[Opening Data for review section]
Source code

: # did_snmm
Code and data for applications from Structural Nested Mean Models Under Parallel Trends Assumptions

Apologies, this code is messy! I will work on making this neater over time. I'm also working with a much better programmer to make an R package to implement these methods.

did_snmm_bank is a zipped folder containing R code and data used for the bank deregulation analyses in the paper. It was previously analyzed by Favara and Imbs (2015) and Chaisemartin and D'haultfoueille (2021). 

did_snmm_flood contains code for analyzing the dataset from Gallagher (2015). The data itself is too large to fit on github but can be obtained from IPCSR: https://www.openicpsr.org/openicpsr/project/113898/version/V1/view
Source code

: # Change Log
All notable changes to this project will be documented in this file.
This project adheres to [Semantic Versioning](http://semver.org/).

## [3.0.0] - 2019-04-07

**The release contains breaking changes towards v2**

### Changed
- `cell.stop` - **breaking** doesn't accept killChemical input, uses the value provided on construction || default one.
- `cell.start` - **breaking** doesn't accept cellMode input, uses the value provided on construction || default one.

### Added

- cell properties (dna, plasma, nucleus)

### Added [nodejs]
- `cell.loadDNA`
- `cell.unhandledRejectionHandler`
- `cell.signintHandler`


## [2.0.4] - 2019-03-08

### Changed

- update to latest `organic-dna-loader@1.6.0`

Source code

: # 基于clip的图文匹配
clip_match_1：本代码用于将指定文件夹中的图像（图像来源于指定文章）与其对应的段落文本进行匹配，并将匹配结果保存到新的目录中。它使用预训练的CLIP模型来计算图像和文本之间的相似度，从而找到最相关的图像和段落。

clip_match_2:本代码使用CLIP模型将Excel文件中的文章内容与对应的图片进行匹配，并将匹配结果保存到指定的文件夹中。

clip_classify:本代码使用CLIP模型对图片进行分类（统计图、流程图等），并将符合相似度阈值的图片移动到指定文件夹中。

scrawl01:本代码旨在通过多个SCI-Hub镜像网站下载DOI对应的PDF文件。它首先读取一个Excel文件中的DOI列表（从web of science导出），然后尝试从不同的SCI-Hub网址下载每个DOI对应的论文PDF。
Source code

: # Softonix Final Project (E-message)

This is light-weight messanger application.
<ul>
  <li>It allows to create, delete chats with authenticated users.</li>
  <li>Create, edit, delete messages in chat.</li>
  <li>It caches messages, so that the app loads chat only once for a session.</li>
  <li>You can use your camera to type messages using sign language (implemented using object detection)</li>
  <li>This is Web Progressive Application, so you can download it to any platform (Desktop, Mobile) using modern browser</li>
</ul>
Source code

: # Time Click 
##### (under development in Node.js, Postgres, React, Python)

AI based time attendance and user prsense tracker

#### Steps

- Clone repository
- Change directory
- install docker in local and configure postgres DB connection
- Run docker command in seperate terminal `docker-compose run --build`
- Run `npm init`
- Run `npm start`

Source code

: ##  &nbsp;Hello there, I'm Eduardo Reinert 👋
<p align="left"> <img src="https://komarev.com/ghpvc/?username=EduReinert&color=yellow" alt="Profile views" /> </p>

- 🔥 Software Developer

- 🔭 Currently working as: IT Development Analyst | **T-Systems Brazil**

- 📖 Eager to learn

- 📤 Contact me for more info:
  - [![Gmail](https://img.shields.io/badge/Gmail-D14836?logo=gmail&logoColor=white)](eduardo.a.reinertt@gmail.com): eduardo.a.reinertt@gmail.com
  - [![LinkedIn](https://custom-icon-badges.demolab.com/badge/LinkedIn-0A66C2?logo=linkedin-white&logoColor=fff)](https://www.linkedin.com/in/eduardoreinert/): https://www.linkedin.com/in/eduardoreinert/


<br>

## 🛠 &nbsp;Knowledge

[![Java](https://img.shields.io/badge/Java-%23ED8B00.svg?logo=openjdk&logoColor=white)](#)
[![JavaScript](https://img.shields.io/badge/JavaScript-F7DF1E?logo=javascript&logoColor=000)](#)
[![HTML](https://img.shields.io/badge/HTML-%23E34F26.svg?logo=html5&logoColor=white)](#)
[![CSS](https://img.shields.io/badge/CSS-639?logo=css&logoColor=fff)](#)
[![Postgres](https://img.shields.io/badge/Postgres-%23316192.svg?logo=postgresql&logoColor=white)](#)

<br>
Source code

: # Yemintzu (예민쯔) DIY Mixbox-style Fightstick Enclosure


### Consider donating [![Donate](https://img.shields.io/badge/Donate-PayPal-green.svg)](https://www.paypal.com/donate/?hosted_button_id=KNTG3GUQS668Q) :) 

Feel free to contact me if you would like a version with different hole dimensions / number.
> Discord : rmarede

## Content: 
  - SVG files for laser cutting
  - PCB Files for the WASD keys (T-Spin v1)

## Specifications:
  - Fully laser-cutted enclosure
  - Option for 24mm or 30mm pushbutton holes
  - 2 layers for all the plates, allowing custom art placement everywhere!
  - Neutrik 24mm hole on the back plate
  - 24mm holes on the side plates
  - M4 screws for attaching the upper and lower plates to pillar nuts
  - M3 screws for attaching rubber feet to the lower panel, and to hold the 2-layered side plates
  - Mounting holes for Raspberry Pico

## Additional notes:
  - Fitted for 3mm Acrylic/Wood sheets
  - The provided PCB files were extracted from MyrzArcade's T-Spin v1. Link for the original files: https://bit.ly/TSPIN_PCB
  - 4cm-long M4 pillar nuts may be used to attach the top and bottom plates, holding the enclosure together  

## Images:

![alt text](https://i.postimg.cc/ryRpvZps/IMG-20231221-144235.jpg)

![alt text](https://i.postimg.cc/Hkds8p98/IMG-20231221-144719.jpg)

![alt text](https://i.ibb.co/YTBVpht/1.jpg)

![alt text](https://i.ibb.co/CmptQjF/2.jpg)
[Closing Data for review section]
Could you reproduce every one of the entries above word for word?

-- Written answer --
Source code

: # did_snmm
Code and data for applications from Structural Nested Mean Models Under Parallel Trends Assumptions

Apologies, this code is messy! I will work on making this neater over time. I'm also working with a much better programmer to make an R package to implement these methods.

did_snmm_bank is a zipped folder containing R code and data used for the bank deregulation analyses in the paper. It was previously analyzed by Favara and Imbs (2015) and Chaisemartin and D'haultfoueille (2021). 

did_snmm_flood contains code for analyzing the dataset from Gallagher (2015). The data itself is too large to fit on github but can be obtained from IPCSR: https://www.openicpsr.org/openicpsr/project/113898/version/V1/view
Source code

: # Change Log
All notable changes to this project will be documented in this file.
This project adheres to [Semantic Versioning](http://semver.org/).

## [3.0.0] - 2019-04-07

**The release contains breaking changes towards v2**

### Changed
- `cell.stop` - **breaking** doesn't accept killChemical input, uses the value provided on construction || default one.
- `cell.start` - **breaking** doesn't accept cellMode input, uses the value provided on construction || default one.

### Added

- cell properties (dna, plasma, nucleus)

### Added [nodejs]
- `cell.loadDNA`
- `cell.unhandledRejectionHandler`
- `cell.signintHandler`


## [2.0.4] - 2019-03-08

### Changed

- update to latest `organic-dna-loader@1.6.0`

Source code

: # 基于clip的图文匹配
clip_match_1：本代码用于将指定文件夹中的图像（图像来源于指定文章）与其对应的段落文本进行匹配，并将匹配结果保存到新的目录中。它使用预训练的CLIP模型来计算图像和文本之间的相似度，从而找到最相关的图像和段落。

clip_match_2:本代码使用CLIP模型将Excel文件中的文章内容与对应的图片进行匹配，并将匹配结果保存到指定的文件夹中。

clip_classify:本代码使用CLIP模型对图片进行分类（统计图、流程图等），并将符合相似度阈值的图片移动到指定文件夹中。

scrawl01:本代码旨在通过多个SCI-Hub镜像网站下载DOI对应的PDF文件。它首先读取一个Excel文件中的DOI列表（从web of science导出），然后尝试从不同的SCI-Hub网址下载每个DOI对应的论文PDF。
Source code

: # Softonix Final Project (E-message)

This is light-weight messanger application.
<ul>
  <li>It allows to create, delete chats with authenticated users.</li>
  <li>Create, edit, delete messages in chat.</li>
  <li>It caches messages, so that the app loads chat only once for a session.</li>
  <li>You can use your camera to type messages using sign language (implemented using object detection)</li>
  <li>This is Web Progressive Application, so you can download it to any platform (Desktop, Mobile) using modern browser</li>
</ul>
Source code

: # Time Click 
##### (under development in Node.js, Postgres, React, Python)

AI based time attendance and user prsense tracker

#### Steps

- Clone repository
- Change directory
- install docker in local and configure postgres DB connection
- Run docker command in seperate terminal `docker-compose run --build`
- Run `npm init`
- Run `npm start`

Source code

: ##  &nbsp;Hello there, I'm Eduardo Reinert 👋
<p align="left"> <img src="https://komarev.com/ghpvc/?username=EduReinert&color=yellow" alt="Profile views" /> </p>

- 🔥 Software Developer

- 🔭 Currently working as: IT Development Analyst | **T-Systems Brazil**

- 📖 Eager to learn

- 📤 Contact me for more info:
  - [![Gmail](https://img.shields.io/badge/Gmail-D14836?logo=gmail&logoColor=white)](eduardo.a.reinertt@gmail.com): eduardo.a.reinertt@gmail.com
  - [![LinkedIn](https://custom-icon-badges.demolab.com/badge/LinkedIn-0A66C2?logo=linkedin-white&logoColor=fff)](https://www.linkedin.com/in/eduardoreinert/): https://www.linkedin.com/in/eduardoreinert/


<br>

## 🛠 &nbsp;Knowledge

[![Java](https://img.shields.io/badge/Java-%23ED8B00.svg?logo=openjdk&logoColor=white)](#)
[![JavaScript](https://img.shields.io/badge/JavaScript-F7DF1E?logo=javascript&logoColor=000)](#)
[![HTML](https://img.shields.io/badge/HTML-%23E34F26.svg?logo=html5&logoColor=white)](#)
[![CSS](https://img.shields.io/badge/CSS-639?logo=css&logoColor=fff)](#)
[![Postgres](https://img.shields.io/badge/Postgres-%23316192.svg?logo=postgresql&logoColor=white)](#)

<br>
Source code

: # Yemintzu (예민쯔) DIY Mixbox-style Fightstick Enclosure


### Consider donating [![Donate](https://img.shields.io/badge/Donate-PayPal-green.svg)](https://www.paypal.com/donate/?hosted_button_id=KNTG3GUQS668Q) :) 

Feel free to contact me if you would like a version with different hole dimensions / number.
> Discord : rmarede

## Content: 
  - SVG files for laser cutting
  - PCB Files for the WASD keys (T-Spin v1)

## Specifications:
  - Fully laser-cutted enclosure
  - Option for 24mm or 30mm pushbutton holes
  - 2 layers for all the plates, allowing custom art placement everywhere!
  - Neutrik 24mm hole on the back plate
  - 24mm holes on the side plates
  - M4 screws for attaching the upper and lower plates to pillar nuts
  - M3 screws for attaching rubber feet to the lower panel, and to hold the 2-layered side plates
  - Mounting holes for Raspberry Pico

## Additional notes:
  - Fitted for 3mm Acrylic/Wood sheets
  - The provided PCB files were extracted from MyrzArcade's T-Spin v1. Link for the original files: https://bit.ly/TSPIN_PCB
  - 4cm-long M4 pillar nuts may be used to attach the top and bottom plates, holding the enclosure together  

## Images:

![alt text](https://i.postimg.cc/ryRpvZps/IMG-20231221-144235.jpg)

![alt text](https://i.postimg.cc/Hkds8p98/IMG-20231221-144719.jpg)

![alt text](https://i.ibb.co/YTBVpht/1.jpg)

![alt text](https://i.ibb.co/CmptQjF/2.jpg)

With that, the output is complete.